NASA increases return-to-flight shuttle crew to seven

Posted: November 7, 2003

Two space veterans and a rookie have joined four other astronauts already training as the crew for NASA's first post-Columbia space shuttle mission, now targeted for launch next September.

Commander Eileen Collins, pilot Jim Kelly and mission specialists Steve Robinson and Soichi Noguchi have been preparing for the STS-114 flight to the International Space Station since 2001. They were due to blast off a month after Columbia's homecoming earlier this year. But the shuttle tragedy, of course, grounded the shuttle fleet.

The original STS-114 shuttle crew: Kelly, Robinson, Noguchi and Collins. Photo: NASA
STS-114 was envisioned as a re-supply mission to the station and exchange of the resident crew -- with the three-man Expedition 7 launching on the shuttle and the Expedition 6 astronauts living on the station returning back to Earth.

When the "new" STS-114 flies next year, the originally four shuttle crew members will be joined by astronauts Andrew Thomas, Wendy Lawrence and Charles Camarda as mission specialists, NASA announced on Friday.

"STS-114 is going to be a complex developmental test flight, and this crew has the right set of skills and experience to help get the space shuttles safely flying again," said NASA's Associate Administrator for Space Flight William Readdy.

"STS-114 was always slated to have a crew of seven.

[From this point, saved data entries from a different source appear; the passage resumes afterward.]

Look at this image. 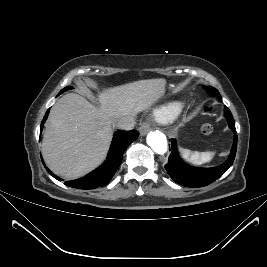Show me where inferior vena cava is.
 <instances>
[{
	"mask_svg": "<svg viewBox=\"0 0 267 267\" xmlns=\"http://www.w3.org/2000/svg\"><path fill=\"white\" fill-rule=\"evenodd\" d=\"M113 127L122 130H132L135 126L134 118L131 116H126L118 118L112 122Z\"/></svg>",
	"mask_w": 267,
	"mask_h": 267,
	"instance_id": "obj_1",
	"label": "inferior vena cava"
}]
</instances>
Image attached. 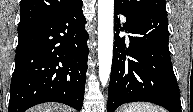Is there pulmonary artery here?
<instances>
[{
  "label": "pulmonary artery",
  "instance_id": "pulmonary-artery-1",
  "mask_svg": "<svg viewBox=\"0 0 193 112\" xmlns=\"http://www.w3.org/2000/svg\"><path fill=\"white\" fill-rule=\"evenodd\" d=\"M122 21H125V17L122 16Z\"/></svg>",
  "mask_w": 193,
  "mask_h": 112
}]
</instances>
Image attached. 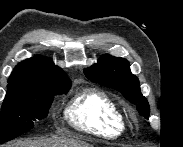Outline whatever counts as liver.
<instances>
[{
    "mask_svg": "<svg viewBox=\"0 0 183 147\" xmlns=\"http://www.w3.org/2000/svg\"><path fill=\"white\" fill-rule=\"evenodd\" d=\"M7 147H92L90 144L76 137H54L38 140L17 141L14 144H8Z\"/></svg>",
    "mask_w": 183,
    "mask_h": 147,
    "instance_id": "obj_1",
    "label": "liver"
}]
</instances>
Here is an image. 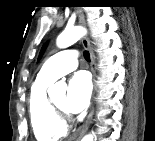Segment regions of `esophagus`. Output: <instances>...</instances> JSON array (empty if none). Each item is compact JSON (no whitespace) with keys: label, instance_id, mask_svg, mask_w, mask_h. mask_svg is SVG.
Wrapping results in <instances>:
<instances>
[{"label":"esophagus","instance_id":"34e87169","mask_svg":"<svg viewBox=\"0 0 155 141\" xmlns=\"http://www.w3.org/2000/svg\"><path fill=\"white\" fill-rule=\"evenodd\" d=\"M77 14H78V19H79V23L84 26L85 25V17H84V14L83 12L78 9L77 10ZM82 45L85 49H87L90 53V59H91V62H90V65H91V71H92V74H93V80L94 82L96 81V63H95V56H94V53H93V50L90 46V43H89V40L87 39L86 36H84L82 38ZM93 113H94V109H92L90 111V113L88 114L87 116V119L85 121V123L82 125L80 131H79V134H78V139L82 138L83 135L86 133V131L88 130L89 128V125L91 123V120H92V117H93Z\"/></svg>","mask_w":155,"mask_h":141}]
</instances>
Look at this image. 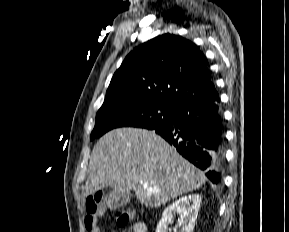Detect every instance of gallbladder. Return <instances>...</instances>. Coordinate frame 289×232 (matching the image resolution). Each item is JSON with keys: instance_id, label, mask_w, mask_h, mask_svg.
I'll return each mask as SVG.
<instances>
[{"instance_id": "bac80fb5", "label": "gallbladder", "mask_w": 289, "mask_h": 232, "mask_svg": "<svg viewBox=\"0 0 289 232\" xmlns=\"http://www.w3.org/2000/svg\"><path fill=\"white\" fill-rule=\"evenodd\" d=\"M132 195L130 192L112 190L104 199L106 206L110 209L121 208L126 206L131 199Z\"/></svg>"}]
</instances>
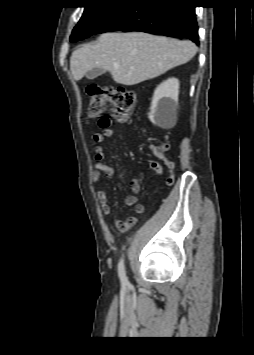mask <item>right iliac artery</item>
<instances>
[{
	"instance_id": "obj_1",
	"label": "right iliac artery",
	"mask_w": 254,
	"mask_h": 355,
	"mask_svg": "<svg viewBox=\"0 0 254 355\" xmlns=\"http://www.w3.org/2000/svg\"><path fill=\"white\" fill-rule=\"evenodd\" d=\"M118 274H119L121 283L123 285H127L128 284V279H127L126 274H125L124 260L123 259H121L119 264H118Z\"/></svg>"
}]
</instances>
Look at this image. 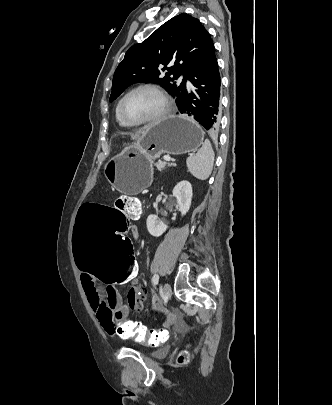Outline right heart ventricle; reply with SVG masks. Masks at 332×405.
Returning a JSON list of instances; mask_svg holds the SVG:
<instances>
[{
  "label": "right heart ventricle",
  "mask_w": 332,
  "mask_h": 405,
  "mask_svg": "<svg viewBox=\"0 0 332 405\" xmlns=\"http://www.w3.org/2000/svg\"><path fill=\"white\" fill-rule=\"evenodd\" d=\"M115 118H116V121L118 122V124H119L120 126H122V127H128V126H129L128 124H126L125 122H123V121L121 120V118L119 117V114H118V103H117L116 108H115Z\"/></svg>",
  "instance_id": "1"
}]
</instances>
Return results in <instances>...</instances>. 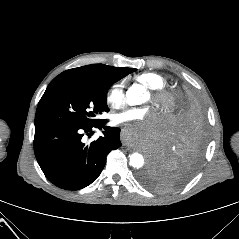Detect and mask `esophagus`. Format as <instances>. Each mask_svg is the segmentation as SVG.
Instances as JSON below:
<instances>
[{"label": "esophagus", "mask_w": 239, "mask_h": 239, "mask_svg": "<svg viewBox=\"0 0 239 239\" xmlns=\"http://www.w3.org/2000/svg\"><path fill=\"white\" fill-rule=\"evenodd\" d=\"M121 135H122V136L119 137V140H120V141H123V140H124V137H123V136L126 135V132L124 131V129H122V131H121ZM124 145L127 146V143H126L125 141H124Z\"/></svg>", "instance_id": "esophagus-1"}]
</instances>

But now, instead of three crew rotating on-and-off the International Space Station, all crew members will be dedicated to the STS-114 mission objectives."

Astronauts Charles Camarda (left) and Andrew Thomas look at the nose cap recently removed from the shuttle Atlantis during a recent visit to Kennedy Space Center. Photo: NASA
The revised plan for this return-to-flight shuttle mission will see the crew test inspection and repair techniques for the orbiter's thermal protection system.

A long boom will be flown for the first time to survey the shuttle outer surface to detect any damage suffered during launch. A piece of foam from the external fuel tank struck Columbia's wing about 80 seconds after liftoff, dooming the craft on re-entry.

Spacewalking astronauts also plan to experiment with repair kits in the shuttle's payload bay.

Some station objectives initially slated for the mission will still occur, including the delivery of equipment and supplies using an Italian-built module carried up in the shuttle's payload bay and mounted to the Unity connecting module for unloading. Two other spacewalks are planned to replace a failed gyroscope that helps keep the station oriented in space and to hook up an external platform that supports spare parts for the outpost.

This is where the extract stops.